● **GOAL OF THE EXERCISE**: With the records in front of you, set every one of them down exactly.

● **INPUT RECORDS**:
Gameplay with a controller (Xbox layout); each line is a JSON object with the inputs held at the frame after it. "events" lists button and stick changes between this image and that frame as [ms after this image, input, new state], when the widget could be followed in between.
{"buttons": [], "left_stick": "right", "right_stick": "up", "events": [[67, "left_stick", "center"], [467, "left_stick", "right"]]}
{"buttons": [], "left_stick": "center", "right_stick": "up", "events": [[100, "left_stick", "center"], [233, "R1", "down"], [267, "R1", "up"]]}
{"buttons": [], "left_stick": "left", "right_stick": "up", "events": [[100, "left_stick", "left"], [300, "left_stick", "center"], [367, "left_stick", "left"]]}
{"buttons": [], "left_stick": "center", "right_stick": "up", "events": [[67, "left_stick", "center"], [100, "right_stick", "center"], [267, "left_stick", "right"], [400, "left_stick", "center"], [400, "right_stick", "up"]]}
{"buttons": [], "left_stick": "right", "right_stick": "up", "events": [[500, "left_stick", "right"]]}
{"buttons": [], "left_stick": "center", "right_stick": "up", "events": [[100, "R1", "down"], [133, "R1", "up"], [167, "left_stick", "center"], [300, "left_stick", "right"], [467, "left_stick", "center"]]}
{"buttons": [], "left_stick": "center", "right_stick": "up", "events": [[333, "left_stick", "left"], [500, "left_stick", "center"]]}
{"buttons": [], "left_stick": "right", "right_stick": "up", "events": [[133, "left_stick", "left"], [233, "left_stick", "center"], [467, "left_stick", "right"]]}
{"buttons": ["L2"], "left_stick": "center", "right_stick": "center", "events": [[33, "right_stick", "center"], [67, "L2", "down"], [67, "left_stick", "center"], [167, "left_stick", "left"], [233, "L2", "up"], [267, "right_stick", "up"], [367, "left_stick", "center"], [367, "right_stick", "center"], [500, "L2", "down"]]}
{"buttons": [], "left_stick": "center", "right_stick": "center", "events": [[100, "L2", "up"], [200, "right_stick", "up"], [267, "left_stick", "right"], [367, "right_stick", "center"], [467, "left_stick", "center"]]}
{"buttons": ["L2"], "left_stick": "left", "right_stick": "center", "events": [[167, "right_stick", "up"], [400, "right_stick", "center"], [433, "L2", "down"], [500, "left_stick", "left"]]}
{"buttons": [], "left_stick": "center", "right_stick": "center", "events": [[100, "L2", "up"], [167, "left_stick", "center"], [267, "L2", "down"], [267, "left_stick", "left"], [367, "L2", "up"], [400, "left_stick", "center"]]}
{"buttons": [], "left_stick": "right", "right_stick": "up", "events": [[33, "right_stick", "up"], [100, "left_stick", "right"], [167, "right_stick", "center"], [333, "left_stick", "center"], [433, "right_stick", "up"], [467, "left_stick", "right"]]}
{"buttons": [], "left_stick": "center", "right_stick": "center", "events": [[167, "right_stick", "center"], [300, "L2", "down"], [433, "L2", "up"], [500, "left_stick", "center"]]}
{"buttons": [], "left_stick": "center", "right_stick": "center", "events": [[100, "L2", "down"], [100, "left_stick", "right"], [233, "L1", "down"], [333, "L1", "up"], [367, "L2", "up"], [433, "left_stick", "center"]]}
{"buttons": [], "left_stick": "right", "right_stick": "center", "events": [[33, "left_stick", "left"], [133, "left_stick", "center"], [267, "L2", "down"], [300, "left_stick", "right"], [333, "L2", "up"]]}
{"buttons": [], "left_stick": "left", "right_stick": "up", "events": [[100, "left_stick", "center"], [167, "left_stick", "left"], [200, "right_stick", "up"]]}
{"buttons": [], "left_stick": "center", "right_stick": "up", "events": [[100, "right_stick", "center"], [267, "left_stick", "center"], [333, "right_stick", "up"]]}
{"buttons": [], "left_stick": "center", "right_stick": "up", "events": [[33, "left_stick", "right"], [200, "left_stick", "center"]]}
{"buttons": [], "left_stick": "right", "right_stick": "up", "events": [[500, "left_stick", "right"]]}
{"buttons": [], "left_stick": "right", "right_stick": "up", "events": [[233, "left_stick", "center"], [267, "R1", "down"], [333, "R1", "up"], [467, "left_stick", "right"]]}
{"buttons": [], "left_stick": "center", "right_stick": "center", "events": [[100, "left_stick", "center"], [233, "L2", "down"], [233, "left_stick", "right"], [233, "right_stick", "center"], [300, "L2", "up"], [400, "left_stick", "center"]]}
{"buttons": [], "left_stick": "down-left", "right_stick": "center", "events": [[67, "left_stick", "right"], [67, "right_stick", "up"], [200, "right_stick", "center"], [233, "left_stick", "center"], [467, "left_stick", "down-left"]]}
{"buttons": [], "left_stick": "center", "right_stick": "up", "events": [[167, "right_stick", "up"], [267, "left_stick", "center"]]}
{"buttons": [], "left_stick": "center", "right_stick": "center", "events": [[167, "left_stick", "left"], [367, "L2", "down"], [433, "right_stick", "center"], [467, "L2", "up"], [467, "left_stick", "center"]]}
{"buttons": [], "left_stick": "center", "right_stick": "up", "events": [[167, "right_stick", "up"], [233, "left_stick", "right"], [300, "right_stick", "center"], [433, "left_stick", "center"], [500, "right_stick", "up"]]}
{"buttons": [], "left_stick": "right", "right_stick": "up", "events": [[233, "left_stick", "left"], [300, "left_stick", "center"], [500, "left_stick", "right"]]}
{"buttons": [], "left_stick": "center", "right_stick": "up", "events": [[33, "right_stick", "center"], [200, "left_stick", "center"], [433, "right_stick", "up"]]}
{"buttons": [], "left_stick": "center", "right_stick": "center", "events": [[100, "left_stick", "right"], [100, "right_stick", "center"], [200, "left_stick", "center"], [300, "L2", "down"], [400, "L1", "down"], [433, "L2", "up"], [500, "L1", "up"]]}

● **THE ANSWER**:
Gameplay with a controller (Xbox layout); each line is a JSON object with the inputs held at the frame after it. "events" lists button and stick changes between this image and that frame as [ms after this image, input, new state], when the widget could be followed in between.
{"buttons": [], "left_stick": "right", "right_stick": "up", "events": [[67, "left_stick", "center"], [467, "left_stick", "right"]]}
{"buttons": [], "left_stick": "center", "right_stick": "up", "events": [[100, "left_stick", "center"], [233, "R1", "down"], [267, "R1", "up"]]}
{"buttons": [], "left_stick": "left", "right_stick": "up", "events": [[100, "left_stick", "left"], [300, "left_stick", "center"], [367, "left_stick", "left"]]}
{"buttons": [], "left_stick": "center", "right_stick": "up", "events": [[67, "left_stick", "center"], [100, "right_stick", "center"], [267, "left_stick", "right"], [400, "left_stick", "center"], [400, "right_stick", "up"]]}
{"buttons": [], "left_stick": "right", "right_stick": "up", "events": [[500, "left_stick", "right"]]}
{"buttons": [], "left_stick": "center", "right_stick": "up", "events": [[100, "R1", "down"], [133, "R1", "up"], [167, "left_stick", "center"], [300, "left_stick", "right"], [467, "left_stick", "center"]]}
{"buttons": [], "left_stick": "center", "right_stick": "up", "events": [[333, "left_stick", "left"], [500, "left_stick", "center"]]}
{"buttons": [], "left_stick": "right", "right_stick": "up", "events": [[133, "left_stick", "left"], [233, "left_stick", "center"], [467, "left_stick", "right"]]}
{"buttons": ["L2"], "left_stick": "center", "right_stick": "center", "events": [[33, "right_stick", "center"], [67, "L2", "down"], [67, "left_stick", "center"], [167, "left_stick", "left"], [233, "L2", "up"], [267, "right_stick", "up"], [367, "left_stick", "center"], [367, "right_stick", "center"], [500, "L2", "down"]]}
{"buttons": [], "left_stick": "center", "right_stick": "center", "events": [[100, "L2", "up"], [200, "right_stick", "up"], [267, "left_stick", "right"], [367, "right_stick", "center"], [467, "left_stick", "center"]]}
{"buttons": ["L2"], "left_stick": "left", "right_stick": "center", "events": [[167, "right_stick", "up"], [400, "right_stick", "center"], [433, "L2", "down"], [500, "left_stick", "left"]]}
{"buttons": [], "left_stick": "center", "right_stick": "center", "events": [[100, "L2", "up"], [167, "left_stick", "center"], [267, "L2", "down"], [267, "left_stick", "left"], [367, "L2", "up"], [400, "left_stick", "center"]]}
{"buttons": [], "left_stick": "right", "right_stick": "up", "events": [[33, "right_stick", "up"], [100, "left_stick", "right"], [167, "right_stick", "center"], [333, "left_stick", "center"], [433, "right_stick", "up"], [467, "left_stick", "right"]]}
{"buttons": [], "left_stick": "center", "right_stick": "center", "events": [[167, "right_stick", "center"], [300, "L2", "down"], [433, "L2", "up"], [500, "left_stick", "center"]]}
{"buttons": [], "left_stick": "center", "right_stick": "center", "events": [[100, "L2", "down"], [100, "left_stick", "right"], [233, "L1", "down"], [333, "L1", "up"], [367, "L2", "up"], [433, "left_stick", "center"]]}
{"buttons": [], "left_stick": "right", "right_stick": "center", "events": [[33, "left_stick", "left"], [133, "left_stick", "center"], [267, "L2", "down"], [300, "left_stick", "right"], [333, "L2", "up"]]}
{"buttons": [], "left_stick": "left", "right_stick": "up", "events": [[100, "left_stick", "center"], [167, "left_stick", "left"], [200, "right_stick", "up"]]}
{"buttons": [], "left_stick": "center", "right_stick": "up", "events": [[100, "right_stick", "center"], [267, "left_stick", "center"], [333, "right_stick", "up"]]}
{"buttons": [], "left_stick": "center", "right_stick": "up", "events": [[33, "left_stick", "right"], [200, "left_stick", "center"]]}
{"buttons": [], "left_stick": "right", "right_stick": "up", "events": [[500, "left_stick", "right"]]}
{"buttons": [], "left_stick": "right", "right_stick": "up", "events": [[233, "left_stick", "center"], [267, "R1", "down"], [333, "R1", "up"], [467, "left_stick", "right"]]}
{"buttons": [], "left_stick": "center", "right_stick": "center", "events": [[100, "left_stick", "center"], [233, "L2", "down"], [233, "left_stick", "right"], [233, "right_stick", "center"], [300, "L2", "up"], [400, "left_stick", "center"]]}
{"buttons": [], "left_stick": "down-left", "right_stick": "center", "events": [[67, "left_stick", "right"], [67, "right_stick", "up"], [200, "right_stick", "center"], [233, "left_stick", "center"], [467, "left_stick", "down-left"]]}
{"buttons": [], "left_stick": "center", "right_stick": "up", "events": [[167, "right_stick", "up"], [267, "left_stick", "center"]]}
{"buttons": [], "left_stick": "center", "right_stick": "center", "events": [[167, "left_stick", "left"], [367, "L2", "down"], [433, "right_stick", "center"], [467, "L2", "up"], [467, "left_stick", "center"]]}
{"buttons": [], "left_stick": "center", "right_stick": "up", "events": [[167, "right_stick", "up"], [233, "left_stick", "right"], [300, "right_stick", "center"], [433, "left_stick", "center"], [500, "right_stick", "up"]]}
{"buttons": [], "left_stick": "right", "right_stick": "up", "events": [[233, "left_stick", "left"], [300, "left_stick", "center"], [500, "left_stick", "right"]]}
{"buttons": [], "left_stick": "center", "right_stick": "up", "events": [[33, "right_stick", "center"], [200, "left_stick", "center"], [433, "right_stick", "up"]]}
{"buttons": [], "left_stick": "center", "right_stick": "center", "events": [[100, "left_stick", "right"], [100, "right_stick", "center"], [200, "left_stick", "center"], [300, "L2", "down"], [400, "L1", "down"], [433, "L2", "up"], [500, "L1", "up"]]}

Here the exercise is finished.